Tonight, NBC debuts Windfall, a drama about a group of friends and strangers whose lives change after they split a $386 million winning lottery ticket. It’s an interesting premise–marriages are threatened, families feud, claims are challenged–and though it’s a little tepid and slow I might review it at more length in the regular season. Here, I’ll give it my more-or-less standard summer review: go ahead and watch if you’ve already seen tonight’s Without a Trace. Or not. Either way, don’t expect it to be around long: despite the networks’ pledges that they now "program year round," debuting a drama after four straight reruns of My Name Is Earl is not exactly a vote of confidence going into the fall.
Windfall may be worth watching, though, as an example of something we’re going to see a lot more next season: the relationship drama on steroids. There was a time when the broadcast networks made dramas about the relationships of more or less ordinary-for-TV people in more or less ordinary-for-TV circumstances: thirtysomething, Relativity, Felicity, and so on. The twin successes of reality TV and CSI scared the networks off serial dramas that didn’t involve people eating bugs or being eaten by bugs. Now they’ve returned–thanks largely to the success of Desperate Housewives, Gray’s Anatomy and Lost–but with a twist. If you want to do a show about the relationships and dynamics among a group of adults, there needs to be a lottery jackpot. Or a murder mystery. Or a bomb in the operating room. Or a plane crash, a monster, and some kind of quasi-sci-fi international conspiracy. The one exception in primetime is J. J. Abrams’ sweet, low-key What About Brian on ABC, but one suspects that the low-rated show stayed on air partly to mollify the creator of the much more successful Lost.

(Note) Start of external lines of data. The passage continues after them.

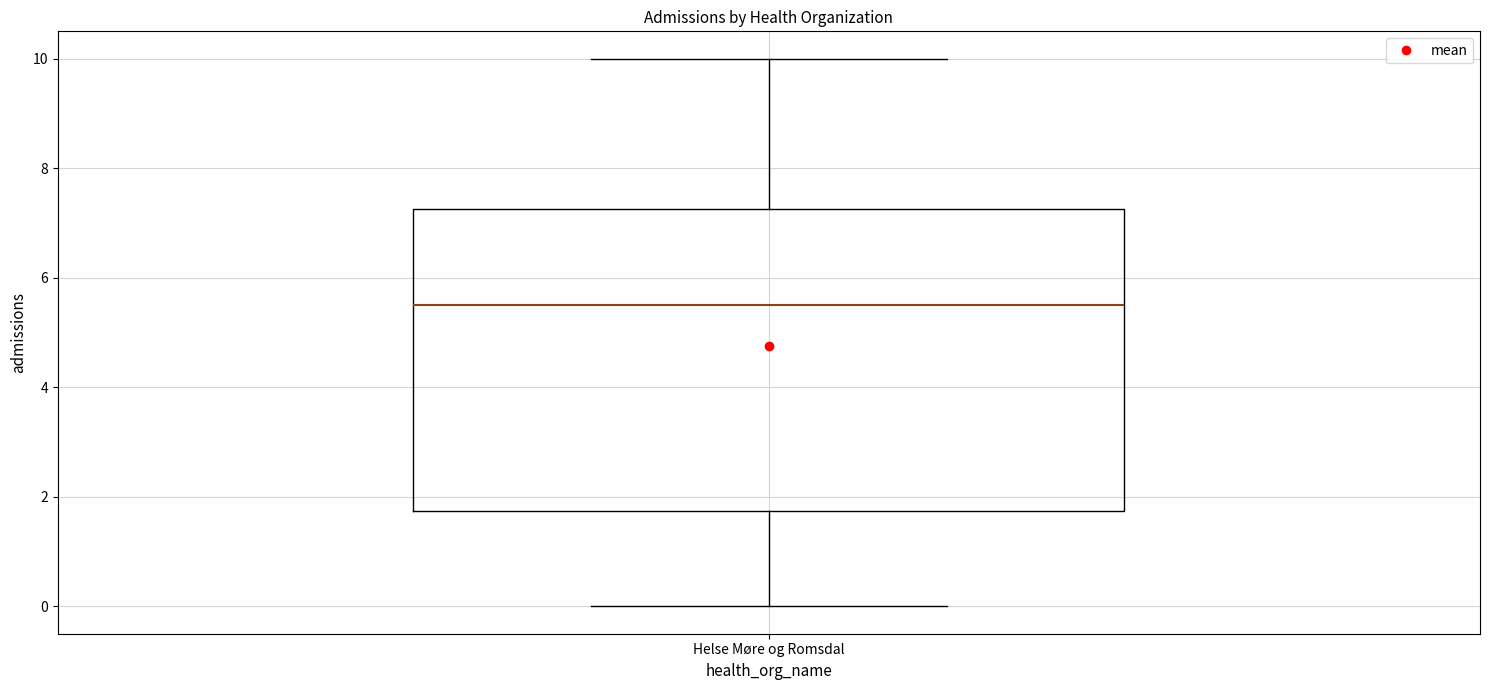

Read this box plot against the y-axis: the position of the median line, the range covered by the box, and the ends of both whiskers. The values are not printed on the chart, so give them approximately, as read against the axis.

median 5.6, box 1.8 to 7.2, whiskers 0.0 to 10.0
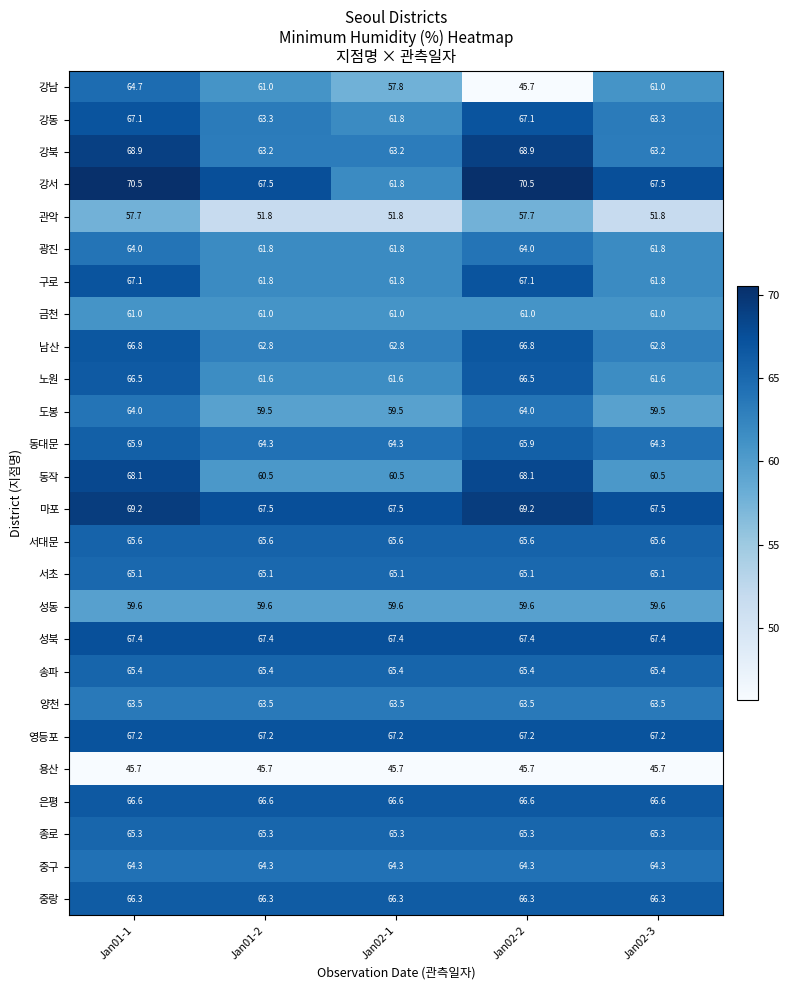

What is the highest value of the 노원 series?

66.5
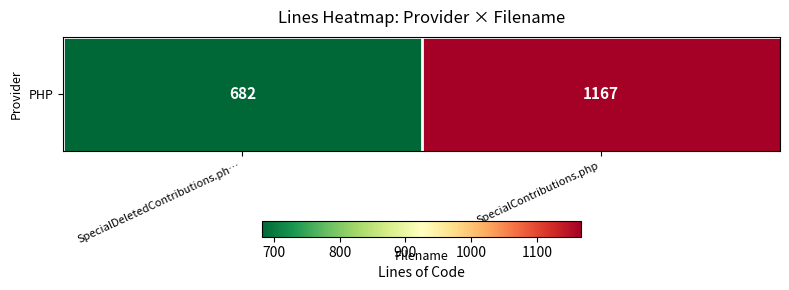

What is the ratio of the value at SpecialContributions.php to the value at SpecialDeletedContributions.ph…?

1.7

I’ve started getting pilots of next fall’s shows, and there’s a lot of this coming up. ABC’s The Nine, in which nine strangers bond after being taken hostage in a bank robbery. NBC’s Heroes, where a bunch of disparate strangers from around the world discover they have superpowers. (One, in another Lost-ism, is Japanese and speaks in subtitled dialogue.) ABC’s Six Degrees (also from Abrams), in which six New York strangers are unknowingly mystically connected in a chain of relationships. It’s Hostagesomething, Supersomething, KevinBaconsomething.
All these premises are more interesting, anyway, than yet another guy solving crime through a microscope. But pulling off interesting drama from seemingly random events requires outstanding writing, character-drawing and chutzpah, as Lost proves (as does the lackluster Windfall, by negative example). It’s nice, anyway, to see the networks taking a chance on Lotto-ticket shows like these: most may not pay off, but if they hit, they could hit big. And you gotta play to win.